◆ **Entries taken from a collection**:
########################################

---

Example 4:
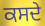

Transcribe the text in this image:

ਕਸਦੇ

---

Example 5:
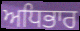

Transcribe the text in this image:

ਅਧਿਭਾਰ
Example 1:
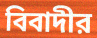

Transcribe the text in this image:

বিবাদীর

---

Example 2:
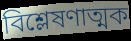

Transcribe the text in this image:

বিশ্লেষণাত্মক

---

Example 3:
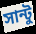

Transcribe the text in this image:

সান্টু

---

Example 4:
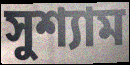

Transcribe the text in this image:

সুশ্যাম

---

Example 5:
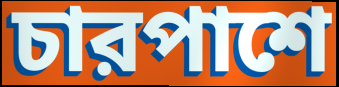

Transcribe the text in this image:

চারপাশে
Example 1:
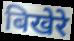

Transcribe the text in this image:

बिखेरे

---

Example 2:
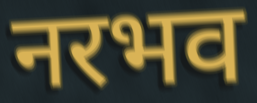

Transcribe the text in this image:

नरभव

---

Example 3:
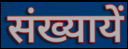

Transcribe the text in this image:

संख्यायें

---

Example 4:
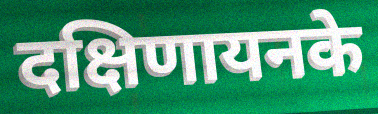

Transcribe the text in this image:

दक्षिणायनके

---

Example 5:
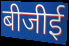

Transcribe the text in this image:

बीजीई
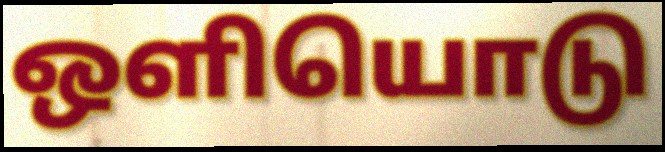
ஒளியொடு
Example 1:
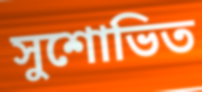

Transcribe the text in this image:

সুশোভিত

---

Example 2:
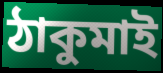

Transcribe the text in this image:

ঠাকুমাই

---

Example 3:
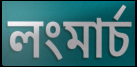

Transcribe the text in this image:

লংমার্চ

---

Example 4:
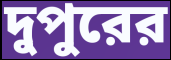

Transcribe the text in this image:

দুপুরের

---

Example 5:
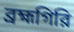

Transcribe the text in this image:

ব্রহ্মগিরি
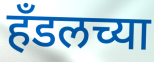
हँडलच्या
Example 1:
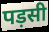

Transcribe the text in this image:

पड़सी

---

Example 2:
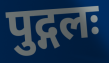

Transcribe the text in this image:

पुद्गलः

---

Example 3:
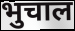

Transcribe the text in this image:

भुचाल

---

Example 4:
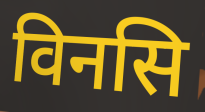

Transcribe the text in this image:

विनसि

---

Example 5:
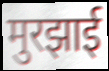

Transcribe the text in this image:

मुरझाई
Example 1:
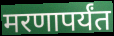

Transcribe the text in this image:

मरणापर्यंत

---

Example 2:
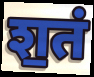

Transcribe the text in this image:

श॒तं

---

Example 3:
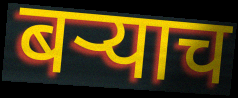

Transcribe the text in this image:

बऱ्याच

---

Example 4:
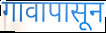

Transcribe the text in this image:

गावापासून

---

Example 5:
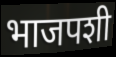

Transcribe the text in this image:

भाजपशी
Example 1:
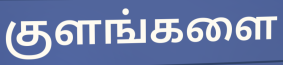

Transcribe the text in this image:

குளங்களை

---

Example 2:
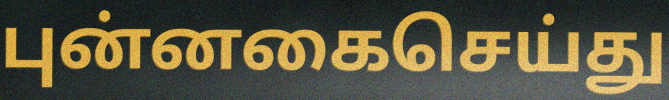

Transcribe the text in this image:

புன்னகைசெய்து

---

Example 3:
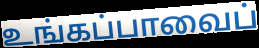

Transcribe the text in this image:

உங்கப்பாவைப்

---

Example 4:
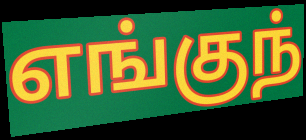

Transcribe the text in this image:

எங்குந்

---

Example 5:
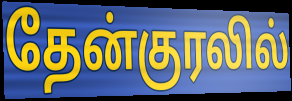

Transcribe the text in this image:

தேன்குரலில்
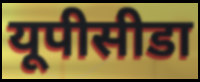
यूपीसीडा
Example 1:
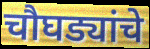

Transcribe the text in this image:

########################################

◆ **Work required**:
Retype the records above exactly, pictures omitted.

◆ **Result of the exercise**:
---

Example 4:

Transcribe the text in this image:

ਕਸਦੇ

---

Example 5:

Transcribe the text in this image:

ਅਧਿਭਾਰ
Example 1:

Transcribe the text in this image:

বিবাদীর

---

Example 2:

Transcribe the text in this image:

বিশ্লেষণাত্মক

---

Example 3:

Transcribe the text in this image:

সান্টু

---

Example 4:

Transcribe the text in this image:

সুশ্যাম

---

Example 5:

Transcribe the text in this image:

চারপাশে
Example 1:

Transcribe the text in this image:

बिखेरे

---

Example 2:

Transcribe the text in this image:

नरभव

---

Example 3:

Transcribe the text in this image:

संख्यायें

---

Example 4:

Transcribe the text in this image:

दक्षिणायनके

---

Example 5:

Transcribe the text in this image:

बीजीई
ஒளியொடு
Example 1:

Transcribe the text in this image:

সুশোভিত

---

Example 2:

Transcribe the text in this image:

ঠাকুমাই

---

Example 3:

Transcribe the text in this image:

লংমার্চ

---

Example 4:

Transcribe the text in this image:

দুপুরের

---

Example 5:

Transcribe the text in this image:

ব্রহ্মগিরি
हँडलच्या
Example 1:

Transcribe the text in this image:

पड़सी

---

Example 2:

Transcribe the text in this image:

पुद्गलः

---

Example 3:

Transcribe the text in this image:

भुचाल

---

Example 4:

Transcribe the text in this image:

विनसि

---

Example 5:

Transcribe the text in this image:

मुरझाई
Example 1:

Transcribe the text in this image:

मरणापर्यंत

---

Example 2:

Transcribe the text in this image:

श॒तं

---

Example 3:

Transcribe the text in this image:

बऱ्याच

---

Example 4:

Transcribe the text in this image:

गावापासून

---

Example 5:

Transcribe the text in this image:

भाजपशी
Example 1:

Transcribe the text in this image:

குளங்களை

---

Example 2:

Transcribe the text in this image:

புன்னகைசெய்து

---

Example 3:

Transcribe the text in this image:

உங்கப்பாவைப்

---

Example 4:

Transcribe the text in this image:

எங்குந்

---

Example 5:

Transcribe the text in this image:

தேன்குரலில்
यूपीसीडा
Example 1:

Transcribe the text in this image:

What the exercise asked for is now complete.